When not using escaped hex notation, the full range of Unicode codepoints can be used as-is in JSON. On the other hand, when using escaped hex notation, only codepoints up to U+FFFF are allowed. This is OK though, because codepoints above U+FFFF must be represented using UTF-16 surrogate pairs, which consist of 2 codepoints that both fit in the \uXXXX
range acting together. This is described in RFC 7159 Section 7 Strings:
Any character may be escaped. If the character is in the Basic
Multilingual Plane (U+0000 through U+FFFF), then it may be
represented as a six-character sequence: a reverse solidus, followed
by the lowercase letter u, followed by four hexadecimal digits that
encode the character's code point.

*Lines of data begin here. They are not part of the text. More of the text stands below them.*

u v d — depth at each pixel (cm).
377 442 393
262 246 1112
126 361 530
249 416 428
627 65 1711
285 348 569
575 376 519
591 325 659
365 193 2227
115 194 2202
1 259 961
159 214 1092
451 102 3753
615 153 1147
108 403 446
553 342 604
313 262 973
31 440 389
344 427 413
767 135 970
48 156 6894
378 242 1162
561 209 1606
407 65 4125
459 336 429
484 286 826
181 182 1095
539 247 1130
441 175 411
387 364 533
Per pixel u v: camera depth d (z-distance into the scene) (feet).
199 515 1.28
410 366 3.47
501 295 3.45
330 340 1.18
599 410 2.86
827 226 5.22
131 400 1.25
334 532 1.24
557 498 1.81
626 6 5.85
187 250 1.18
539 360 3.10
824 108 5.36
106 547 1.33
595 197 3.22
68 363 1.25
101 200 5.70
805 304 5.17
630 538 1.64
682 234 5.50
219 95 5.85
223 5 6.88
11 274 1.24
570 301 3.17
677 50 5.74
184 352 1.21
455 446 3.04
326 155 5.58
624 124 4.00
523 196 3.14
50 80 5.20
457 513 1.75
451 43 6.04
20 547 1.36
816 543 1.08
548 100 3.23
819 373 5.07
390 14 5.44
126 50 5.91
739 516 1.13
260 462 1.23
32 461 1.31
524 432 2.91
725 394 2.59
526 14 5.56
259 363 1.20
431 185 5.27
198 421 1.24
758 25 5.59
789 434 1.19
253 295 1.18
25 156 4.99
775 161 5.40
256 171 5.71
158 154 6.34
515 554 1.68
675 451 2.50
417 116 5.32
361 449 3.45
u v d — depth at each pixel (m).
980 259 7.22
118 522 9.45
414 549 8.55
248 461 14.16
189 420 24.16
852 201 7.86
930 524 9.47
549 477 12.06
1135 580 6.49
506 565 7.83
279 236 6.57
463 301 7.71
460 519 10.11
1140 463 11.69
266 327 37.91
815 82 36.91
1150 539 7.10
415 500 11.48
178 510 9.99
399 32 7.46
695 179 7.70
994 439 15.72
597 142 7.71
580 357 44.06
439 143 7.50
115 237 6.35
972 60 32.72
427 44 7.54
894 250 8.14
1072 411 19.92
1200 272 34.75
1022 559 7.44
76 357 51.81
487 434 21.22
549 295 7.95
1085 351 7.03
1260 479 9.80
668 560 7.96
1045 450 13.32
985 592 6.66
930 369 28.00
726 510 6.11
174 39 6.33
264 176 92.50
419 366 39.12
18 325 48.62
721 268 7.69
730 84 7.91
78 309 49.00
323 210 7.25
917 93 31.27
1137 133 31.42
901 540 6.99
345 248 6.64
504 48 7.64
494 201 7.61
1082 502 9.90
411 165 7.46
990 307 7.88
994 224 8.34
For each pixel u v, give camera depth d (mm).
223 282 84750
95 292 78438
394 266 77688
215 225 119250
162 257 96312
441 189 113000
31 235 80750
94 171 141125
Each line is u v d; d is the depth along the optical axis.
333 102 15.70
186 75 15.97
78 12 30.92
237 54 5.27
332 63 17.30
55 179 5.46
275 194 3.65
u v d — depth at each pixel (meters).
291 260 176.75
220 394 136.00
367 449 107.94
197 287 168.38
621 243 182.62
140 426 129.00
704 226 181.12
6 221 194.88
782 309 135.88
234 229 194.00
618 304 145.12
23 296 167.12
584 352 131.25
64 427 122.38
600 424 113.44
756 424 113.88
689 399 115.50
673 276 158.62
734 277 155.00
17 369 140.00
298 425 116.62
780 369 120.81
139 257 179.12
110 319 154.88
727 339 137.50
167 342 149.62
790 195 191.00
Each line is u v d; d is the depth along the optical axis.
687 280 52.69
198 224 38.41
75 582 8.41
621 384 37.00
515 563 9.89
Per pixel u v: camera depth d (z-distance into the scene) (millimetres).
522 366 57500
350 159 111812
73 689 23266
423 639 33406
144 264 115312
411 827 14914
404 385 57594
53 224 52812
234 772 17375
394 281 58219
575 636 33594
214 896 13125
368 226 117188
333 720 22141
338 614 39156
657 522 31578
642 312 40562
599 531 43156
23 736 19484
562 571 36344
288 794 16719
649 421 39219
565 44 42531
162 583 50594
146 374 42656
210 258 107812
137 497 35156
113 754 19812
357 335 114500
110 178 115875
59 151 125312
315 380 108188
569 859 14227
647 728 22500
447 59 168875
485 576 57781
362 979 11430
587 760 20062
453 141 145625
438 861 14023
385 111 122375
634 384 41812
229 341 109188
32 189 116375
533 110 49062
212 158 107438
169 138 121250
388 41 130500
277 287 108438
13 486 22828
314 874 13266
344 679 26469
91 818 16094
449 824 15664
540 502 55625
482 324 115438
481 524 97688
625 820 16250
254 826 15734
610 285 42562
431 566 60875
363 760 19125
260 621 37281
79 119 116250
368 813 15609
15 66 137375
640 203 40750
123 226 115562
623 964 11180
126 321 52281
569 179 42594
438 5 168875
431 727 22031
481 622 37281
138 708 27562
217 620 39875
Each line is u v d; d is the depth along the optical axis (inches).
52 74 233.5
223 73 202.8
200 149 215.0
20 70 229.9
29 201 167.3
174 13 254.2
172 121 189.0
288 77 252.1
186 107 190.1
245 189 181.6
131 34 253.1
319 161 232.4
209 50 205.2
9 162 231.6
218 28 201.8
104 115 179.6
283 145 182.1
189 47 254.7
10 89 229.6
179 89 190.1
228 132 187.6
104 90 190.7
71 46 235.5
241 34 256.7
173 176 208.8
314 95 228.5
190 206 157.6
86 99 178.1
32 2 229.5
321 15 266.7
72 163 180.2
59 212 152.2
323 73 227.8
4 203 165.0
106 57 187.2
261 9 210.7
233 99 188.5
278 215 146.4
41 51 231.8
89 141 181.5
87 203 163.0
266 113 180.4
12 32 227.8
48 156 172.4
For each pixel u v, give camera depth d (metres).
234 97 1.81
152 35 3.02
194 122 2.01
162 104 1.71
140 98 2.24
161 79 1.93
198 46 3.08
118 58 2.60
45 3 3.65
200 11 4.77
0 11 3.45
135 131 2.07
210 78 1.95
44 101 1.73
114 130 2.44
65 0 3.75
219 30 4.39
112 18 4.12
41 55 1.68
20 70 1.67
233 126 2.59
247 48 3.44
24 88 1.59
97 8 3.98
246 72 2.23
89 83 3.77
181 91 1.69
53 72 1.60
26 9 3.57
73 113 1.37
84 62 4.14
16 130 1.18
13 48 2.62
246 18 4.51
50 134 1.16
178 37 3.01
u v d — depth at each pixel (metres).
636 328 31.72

The hexadecimal letters A though
F can be upper or lower case. So, for example, a string containing
only a single reverse solidus character may be represented as
"\u005C".
...
To escape an extended character that is not in the Basic Multilingual
Plane, the character is represented as a 12-character sequence,
encoding the UTF-16 surrogate pair. So, for example, a string
containing only the G clef character (U+1D11E) may be represented as
"\uD834\uDD1E".
So your question should not be "does \uXXXX
correspond to a Unicode character?", because it logically always will as all values 0x0000 - 0xFFFF are valid Unicode codepoints. The real question should be "does \uXXXX
correspond to a Unicode codepoint in the BMP, and if not does it belong to a \uXXXX\uXXXX
pair that corresponds to a valid UTF-16 surrogate?".